Though most condo complexes are insured through associations, unit owners can still benefit from having separate insurance policies. Since everyone in each complex shares ownership of the hallways, the pools, and other common property, they’re all responsible for the coverage. That’s where condo association insurance comes in. However, unless residents get extra coverage, individually owned parts of condos will remain uninsured. This puts owners at risk for serious financial losses.
The worst kind of condo association coverage is called “bare walls in”. Anyone with this master policy should definitely get back-up. It doesn’t cover floors, ceilings, interior walls, permanent appliances, fixtures, or even countertops. “All in” master policies are much better; they cover most everything within a condominium. Those lucky enough to have “all in” coverage might not even need more, but they should still check just in case. Condo insurance can be tweaked so it doesn’t fit into either category. Associations all have their own individual bylaws listed to further explain each policy, so owners should check these before deciding on personal condo insurance.
Most condo association policies cover carports, garages, clubhouses, cabanas, recreation areas, utilities, machinery, fences, and other common property. However, these won’t be covered if the damage is caused by something excluded from the contract. Associations might refuse to pay for damage caused by flooding, earthquakes, mudslides, fires, high winds, or military action. Condo residents should check their master policies to see what they need. Whatever the emergency, owners can avoid massive expenses, so long as they have the right condo insurance coverage.
Even for those who have “all in” coverage, unexpected bills could arise if disaster strikes. Policies from associations usually include deductibles. If one complex gets seriously damaged, this fee will be split between all of its residents. If the deductible is $150,000 and there are 22 condo owners – well, you do the math. It’s certainly not going to be cheap. Something else to keep in mind is cash value compared to replacement costs. While the cash value of belongings like computers and televisions depreciates, their replacement costs stay the same. Condo owners have lost thousands by insuring only the cash value of their homes’ contents and structure.
Associations’ condo insurance covers buildings, common property, and company liability. However, it does not cover burglary-related losses or medical bills. Owners need special condo insurance to stay unruffled in these situations. If someone slips on a slick kitchen floor and sues, the condo owner will be not covered.

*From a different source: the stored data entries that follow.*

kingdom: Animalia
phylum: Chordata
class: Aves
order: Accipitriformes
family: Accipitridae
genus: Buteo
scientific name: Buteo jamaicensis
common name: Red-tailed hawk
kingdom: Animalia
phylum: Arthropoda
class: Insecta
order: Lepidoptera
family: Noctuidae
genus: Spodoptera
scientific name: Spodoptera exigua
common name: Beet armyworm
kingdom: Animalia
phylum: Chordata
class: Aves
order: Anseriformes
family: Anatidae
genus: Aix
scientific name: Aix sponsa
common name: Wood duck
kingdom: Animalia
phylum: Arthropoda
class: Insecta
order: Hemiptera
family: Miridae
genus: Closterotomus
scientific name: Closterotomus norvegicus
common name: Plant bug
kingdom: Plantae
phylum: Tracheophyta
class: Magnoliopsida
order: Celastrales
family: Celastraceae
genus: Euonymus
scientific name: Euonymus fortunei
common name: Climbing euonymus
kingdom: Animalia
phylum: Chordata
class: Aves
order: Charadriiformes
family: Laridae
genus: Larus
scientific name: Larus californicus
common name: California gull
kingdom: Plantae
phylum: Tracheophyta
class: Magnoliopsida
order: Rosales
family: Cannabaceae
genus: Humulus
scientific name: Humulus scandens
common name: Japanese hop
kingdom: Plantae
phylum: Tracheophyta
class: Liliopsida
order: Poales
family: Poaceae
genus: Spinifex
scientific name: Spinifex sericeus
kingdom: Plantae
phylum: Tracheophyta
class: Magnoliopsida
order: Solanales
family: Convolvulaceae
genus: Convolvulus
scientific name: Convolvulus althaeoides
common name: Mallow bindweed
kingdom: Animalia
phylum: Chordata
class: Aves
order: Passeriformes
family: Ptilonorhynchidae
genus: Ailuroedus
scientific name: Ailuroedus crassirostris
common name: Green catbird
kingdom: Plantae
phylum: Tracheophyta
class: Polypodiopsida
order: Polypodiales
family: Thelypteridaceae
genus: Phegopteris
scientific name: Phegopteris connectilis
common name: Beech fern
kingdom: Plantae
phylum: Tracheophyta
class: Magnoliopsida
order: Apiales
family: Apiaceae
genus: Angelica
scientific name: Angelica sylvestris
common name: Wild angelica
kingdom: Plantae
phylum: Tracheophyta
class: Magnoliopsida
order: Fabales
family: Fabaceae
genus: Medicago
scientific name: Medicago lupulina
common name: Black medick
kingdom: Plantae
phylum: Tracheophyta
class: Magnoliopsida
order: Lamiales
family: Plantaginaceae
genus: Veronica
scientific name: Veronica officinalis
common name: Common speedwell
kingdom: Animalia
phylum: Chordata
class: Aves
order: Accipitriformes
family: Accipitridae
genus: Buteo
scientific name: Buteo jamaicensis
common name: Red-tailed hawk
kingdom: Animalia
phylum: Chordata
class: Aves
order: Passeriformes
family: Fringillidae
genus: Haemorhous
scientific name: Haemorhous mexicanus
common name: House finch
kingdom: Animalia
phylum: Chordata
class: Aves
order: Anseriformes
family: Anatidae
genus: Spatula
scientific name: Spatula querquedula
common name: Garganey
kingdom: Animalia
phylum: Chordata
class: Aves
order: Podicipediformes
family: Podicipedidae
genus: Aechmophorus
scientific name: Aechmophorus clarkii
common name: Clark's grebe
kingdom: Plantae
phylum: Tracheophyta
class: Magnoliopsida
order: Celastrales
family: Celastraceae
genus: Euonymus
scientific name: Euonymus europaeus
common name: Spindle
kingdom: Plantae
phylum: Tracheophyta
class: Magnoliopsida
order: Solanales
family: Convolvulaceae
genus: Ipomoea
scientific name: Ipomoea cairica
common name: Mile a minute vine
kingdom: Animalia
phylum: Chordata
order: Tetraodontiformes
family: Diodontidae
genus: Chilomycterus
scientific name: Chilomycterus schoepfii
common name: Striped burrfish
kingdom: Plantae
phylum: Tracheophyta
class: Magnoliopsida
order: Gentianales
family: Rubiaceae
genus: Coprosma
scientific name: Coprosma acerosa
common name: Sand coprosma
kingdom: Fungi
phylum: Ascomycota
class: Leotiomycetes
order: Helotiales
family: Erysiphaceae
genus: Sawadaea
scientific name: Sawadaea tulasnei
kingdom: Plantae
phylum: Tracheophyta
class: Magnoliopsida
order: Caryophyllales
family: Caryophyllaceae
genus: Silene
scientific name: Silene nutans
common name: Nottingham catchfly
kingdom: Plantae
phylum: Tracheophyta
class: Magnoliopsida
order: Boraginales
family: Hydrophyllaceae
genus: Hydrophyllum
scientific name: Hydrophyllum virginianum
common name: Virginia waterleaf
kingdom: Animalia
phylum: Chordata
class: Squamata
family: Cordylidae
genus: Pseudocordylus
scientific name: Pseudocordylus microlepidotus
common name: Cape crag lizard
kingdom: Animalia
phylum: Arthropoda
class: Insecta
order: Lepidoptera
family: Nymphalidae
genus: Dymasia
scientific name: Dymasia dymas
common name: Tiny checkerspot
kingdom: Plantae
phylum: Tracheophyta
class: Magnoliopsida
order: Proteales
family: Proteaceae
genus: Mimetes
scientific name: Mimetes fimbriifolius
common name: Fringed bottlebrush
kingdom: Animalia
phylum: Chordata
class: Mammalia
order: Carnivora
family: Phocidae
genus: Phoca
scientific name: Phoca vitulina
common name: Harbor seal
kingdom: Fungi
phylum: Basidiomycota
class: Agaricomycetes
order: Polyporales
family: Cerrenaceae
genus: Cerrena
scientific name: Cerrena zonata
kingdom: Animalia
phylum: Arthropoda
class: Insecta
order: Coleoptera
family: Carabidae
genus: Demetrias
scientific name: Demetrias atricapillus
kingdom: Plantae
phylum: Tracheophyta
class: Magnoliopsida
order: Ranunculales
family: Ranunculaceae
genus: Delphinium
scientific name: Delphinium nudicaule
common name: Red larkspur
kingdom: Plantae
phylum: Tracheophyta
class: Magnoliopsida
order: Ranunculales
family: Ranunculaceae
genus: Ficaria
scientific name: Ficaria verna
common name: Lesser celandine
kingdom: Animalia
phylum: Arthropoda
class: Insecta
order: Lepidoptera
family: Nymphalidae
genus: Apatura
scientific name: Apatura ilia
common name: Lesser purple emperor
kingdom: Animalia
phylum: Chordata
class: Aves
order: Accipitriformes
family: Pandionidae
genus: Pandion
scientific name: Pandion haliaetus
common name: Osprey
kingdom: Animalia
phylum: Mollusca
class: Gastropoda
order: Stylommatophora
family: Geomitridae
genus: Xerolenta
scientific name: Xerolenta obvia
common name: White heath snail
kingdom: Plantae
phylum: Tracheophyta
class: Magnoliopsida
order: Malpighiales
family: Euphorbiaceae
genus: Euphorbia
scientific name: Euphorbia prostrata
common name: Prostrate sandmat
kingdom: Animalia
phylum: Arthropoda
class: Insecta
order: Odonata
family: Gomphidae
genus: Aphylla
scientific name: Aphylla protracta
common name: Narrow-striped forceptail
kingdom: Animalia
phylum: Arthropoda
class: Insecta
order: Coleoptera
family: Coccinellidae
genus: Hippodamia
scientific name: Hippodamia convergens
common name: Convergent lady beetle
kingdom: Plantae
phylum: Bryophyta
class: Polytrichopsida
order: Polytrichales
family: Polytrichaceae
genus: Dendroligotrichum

If a burglar snatches the satellite dish from outside, the cost will not be the insurance company’s problem. Also, while a Master Package Policy may cover “the building” as a whole, it will prove worthless when the interior of one unit gets damaged.
Firstly, personal liability coverage is a must. Owners without it will be financially responsible for fires started with their candles and in-home injuries. Another practical addition to condo insurance policies is “loss of use” coverage. This takes care of renting expenses when a condo becomes unlivable, whether it’s due to damage or reconstruction. Then there are comprehensive forms, which may be costly, but only because they cover valuables that aren’t mentioned in the paperwork. Little extras like this are certainly worth adding; it’s always good for owners to know that their condo insurance has them covered, no matter what.